- Born: 1974 (age 51–52)
- Occupation: Fashion designer
- Known for: Art-deco inspired designs; usage of a red, black and white color scheme
- Website: http://www.anasekularac.com/

= Ana Šekularac =

British-Serbian fashion designer

Ana Šekularac (Ана Шекуларац; born 1974) is a British-Serbian fashion designer based in London. She is known for her tailored pieces, being inspired by Art-Deco silhouettes, and for incorporating a red, black and white color palette.

==Career==
In 2005, Šekularac launched her namesake label in Belgrade at a fashion show organized by the British Fashion Council. She went on to present shows in Milan and Paris, as well as at London Fashion Week. Her designs have been seen numerous times in fashion magazines like British Vogue, Paris Vogue, Elle Magazine and Italian Vanity Fair. According to British Vogue, her 2009 collection was "...sculptural, elegant and utterly wow", influenced by ballet and choreography. In 2010, Italian Vogue profiled Šekularac, calling her one of the young talented designers of the year. Her 2011 collection, shown at Belgrade Fashion Week, had a red and white color scheme, defined by asymmetrical lines. In 2013, Belgrade Fashion Week awarded her the Bazart prize. In 2014, she participated in a Belgrade show, with other local designers, sponsored by a model scouting agency.

Her designs are worn by celebrities like Keira Knightley, Victoria Beckham, Sienna Miller, and Elle McPherson. In Serbia, Šekularac herself is treated like a celebrity. In 2015, she opened a boutique in downtown Belgrade showcasing her clothing line. However, she feels like she is connected to more than just one place, seeing herself as a global designer.

==Background==
Šekularac was born in a London suburb in 1974, but lived in Belgrade as a child. Her uncle is a well known Serbian soccer player and coach Dragoslav Šekularac.
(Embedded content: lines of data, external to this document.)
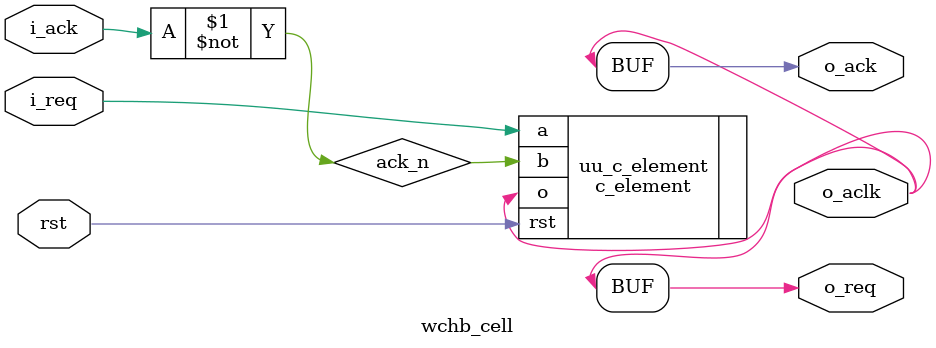
<source format=sv>
module wchb_cell #(
   /* PARAMETERS */
   parameter INIT = 0 //Init. value: 1 = set; 0 = reset
)(
   /* INTERFACE */
   input  logic rst,

   //Async cell signals
   input  logic i_req,
   input  logic i_ack,
   output logic o_req,
   output logic o_ack,

   //Output aclk
   output logic o_aclk
);

   /* Combinational Logic */
   logic ack_n;
   assign ack_n = ~i_ack;

   /* C element instance */
   c_element #(
      .INIT(INIT)
   ) uu_c_element (
      .a(i_req),
      .b(ack_n),
      .rst(rst),
      .o(o_aclk)
   );

   /* Output assignment */
   assign o_ack = o_aclk;
   assign o_req = o_aclk;

endmodule

</source>
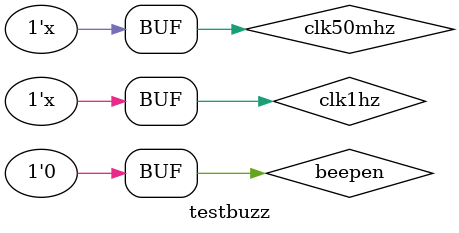
<source format=v>
`timescale 1ns / 1ps


module testbuzz(

    );
    reg beepen;
    wire beep;
    reg clk50mhz;
    reg clk1hz;
    buzz b1(
    .beepen(beepen),
    .b_eep(beep),
    .clk50mhz(clk50mhz),
    .clk1hz(clk1hz)
    );
    initial begin  clk50mhz=0;clk1hz=0;beepen=0; end
    always begin
    #1 clk50mhz=~clk50mhz;
    end
     always begin
    #50000000 clk1hz=~clk1hz;
    end
     always begin
     #1000 beepen = 1; #100 beepen = 0;#1000000000; end
endmodule

</source>
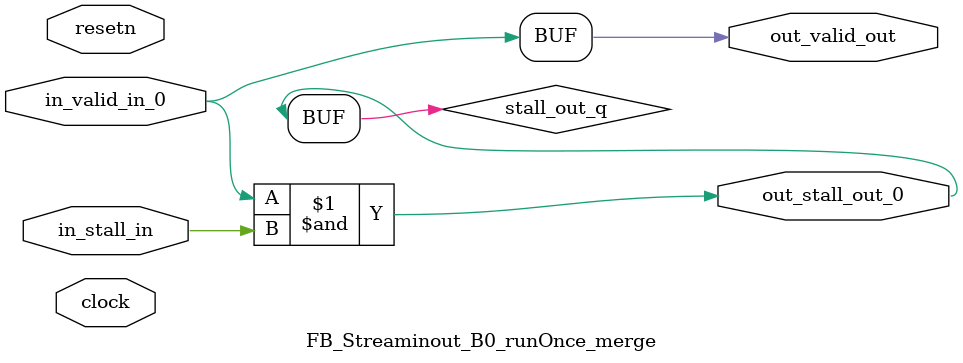
<source format=sv>



(* altera_attribute = "-name AUTO_SHIFT_REGISTER_RECOGNITION OFF; -name MESSAGE_DISABLE 10036; -name MESSAGE_DISABLE 10037; -name MESSAGE_DISABLE 14130; -name MESSAGE_DISABLE 14320; -name MESSAGE_DISABLE 15400; -name MESSAGE_DISABLE 14130; -name MESSAGE_DISABLE 10036; -name MESSAGE_DISABLE 12020; -name MESSAGE_DISABLE 12030; -name MESSAGE_DISABLE 12010; -name MESSAGE_DISABLE 12110; -name MESSAGE_DISABLE 14320; -name MESSAGE_DISABLE 13410; -name MESSAGE_DISABLE 113007; -name MESSAGE_DISABLE 10958" *)
module FB_Streaminout_B0_runOnce_merge (
    input wire [0:0] in_stall_in,
    input wire [0:0] in_valid_in_0,
    output wire [0:0] out_stall_out_0,
    output wire [0:0] out_valid_out,
    input wire clock,
    input wire resetn
    );

    wire [0:0] stall_out_q;


    // stall_out(LOGICAL,6)
    assign stall_out_q = in_valid_in_0 & in_stall_in;

    // out_stall_out_0(GPOUT,4)
    assign out_stall_out_0 = stall_out_q;

    // out_valid_out(GPOUT,5)
    assign out_valid_out = in_valid_in_0;

endmodule

</source>
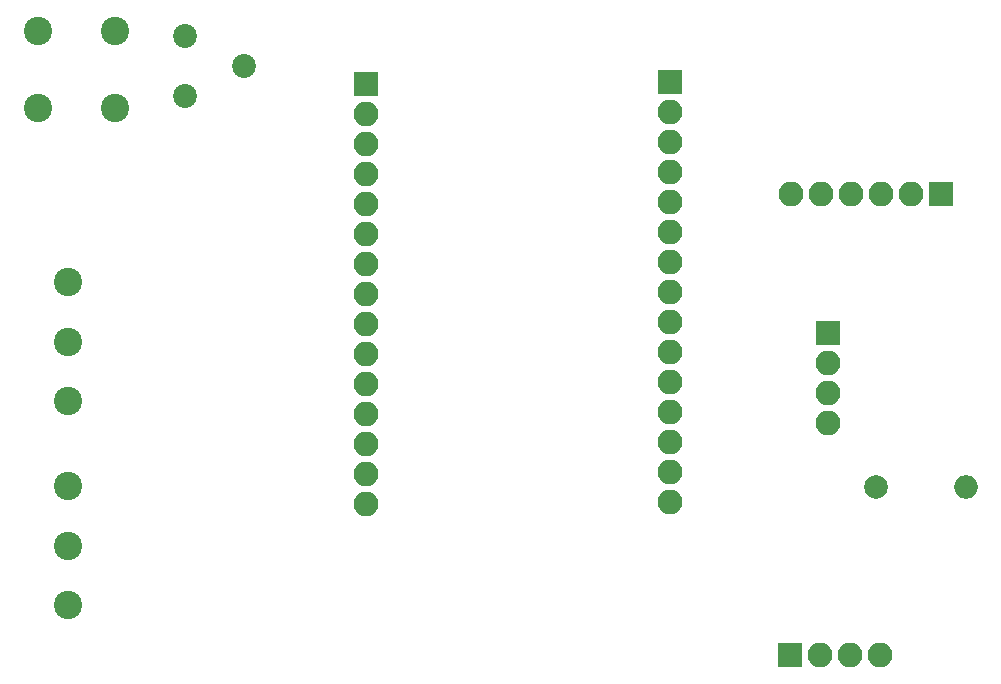
<source format=gbr>
G04 #@! TF.FileFunction,Soldermask,Bot*
%FSLAX46Y46*%
G04 Gerber Fmt 4.6, Leading zero omitted, Abs format (unit mm)*
G04 Created by KiCad (PCBNEW 4.0.7) date 01/13/18 10:07:04*
%MOMM*%
%LPD*%
G01*
G04 APERTURE LIST*
%ADD10C,0.100000*%
%ADD11C,2.400000*%
%ADD12R,2.100000X2.100000*%
%ADD13O,2.100000X2.100000*%
%ADD14C,2.000000*%
%ADD15O,2.000000X2.000000*%
%ADD16C,2.020000*%
G04 APERTURE END LIST*
D10*
D11*
X92225000Y-74676000D03*
X85725000Y-74676000D03*
X92225000Y-68176000D03*
X85725000Y-68176000D03*
X88265000Y-116760000D03*
X88265000Y-111760000D03*
X88265000Y-106760000D03*
D12*
X162206000Y-81978500D03*
D13*
X159666000Y-81978500D03*
X157126000Y-81978500D03*
X154586000Y-81978500D03*
X152046000Y-81978500D03*
X149506000Y-81978500D03*
D11*
X88265000Y-99488000D03*
X88265000Y-94488000D03*
X88265000Y-89488000D03*
D12*
X152594500Y-93790000D03*
D13*
X152594500Y-96330000D03*
X152594500Y-98870000D03*
X152594500Y-101410000D03*
D12*
X149369200Y-121056400D03*
D13*
X151909200Y-121056400D03*
X154449200Y-121056400D03*
X156989200Y-121056400D03*
X139210000Y-108113000D03*
X139210000Y-105573000D03*
X139210000Y-103033000D03*
X139210000Y-100493000D03*
X139210000Y-97953000D03*
X139210000Y-95413000D03*
X139210000Y-92873000D03*
X139210000Y-90333000D03*
X139210000Y-87793000D03*
X139210000Y-85253000D03*
X139210000Y-82713000D03*
X139210000Y-80173000D03*
X139210000Y-77633000D03*
X139210000Y-75093000D03*
D12*
X139210000Y-72553000D03*
X139210000Y-72553000D03*
D13*
X139210000Y-75093000D03*
X139210000Y-77633000D03*
X139210000Y-80173000D03*
X139210000Y-82713000D03*
X139210000Y-85253000D03*
X139210000Y-87793000D03*
X139210000Y-90333000D03*
X139210000Y-92873000D03*
X139210000Y-95413000D03*
X139210000Y-97953000D03*
X139210000Y-100493000D03*
X139210000Y-103033000D03*
X139210000Y-105573000D03*
X139210000Y-108113000D03*
X113510000Y-108213000D03*
X113510000Y-105673000D03*
X113510000Y-103133000D03*
X113510000Y-100593000D03*
X113510000Y-98053000D03*
X113510000Y-95513000D03*
X113510000Y-92973000D03*
X113510000Y-90433000D03*
X113510000Y-87893000D03*
X113510000Y-85353000D03*
X113510000Y-82813000D03*
X113510000Y-80273000D03*
X113510000Y-77733000D03*
X113510000Y-75193000D03*
D12*
X113510000Y-72653000D03*
X113510000Y-72653000D03*
D13*
X113510000Y-75193000D03*
X113510000Y-77733000D03*
X113510000Y-80273000D03*
X113510000Y-82813000D03*
X113510000Y-85353000D03*
X113510000Y-87893000D03*
X113510000Y-90433000D03*
X113510000Y-92973000D03*
X113510000Y-95513000D03*
X113510000Y-98053000D03*
X113510000Y-100593000D03*
X113510000Y-103133000D03*
X113510000Y-105673000D03*
X113510000Y-108213000D03*
D14*
X156654500Y-106807000D03*
D15*
X164274500Y-106807000D03*
D16*
X98171000Y-68660000D03*
X103171000Y-71160000D03*
X98171000Y-73660000D03*
M02*

</source>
Before she became a designer, Šekularac started out as a model after becoming a Ford Supermodel finalist in 1993. She worked in Milan, modeling for brands like Gianfranco Ferré and Miu Miu. In 1999, Šekularac studied "Business Administration and Marketing" at London's South Bank University. She later got her master's degree in "Fashion Styling" at the Instituto Marangoni in Milan. While in Italy, she was an editor's assistant for Cosmopolitan Magazine. She then worked at The Daily Telegraph's fashion desk and also studied "Fashion Illustration and Womenswear Pattern Cutting" at the London College of Fashion.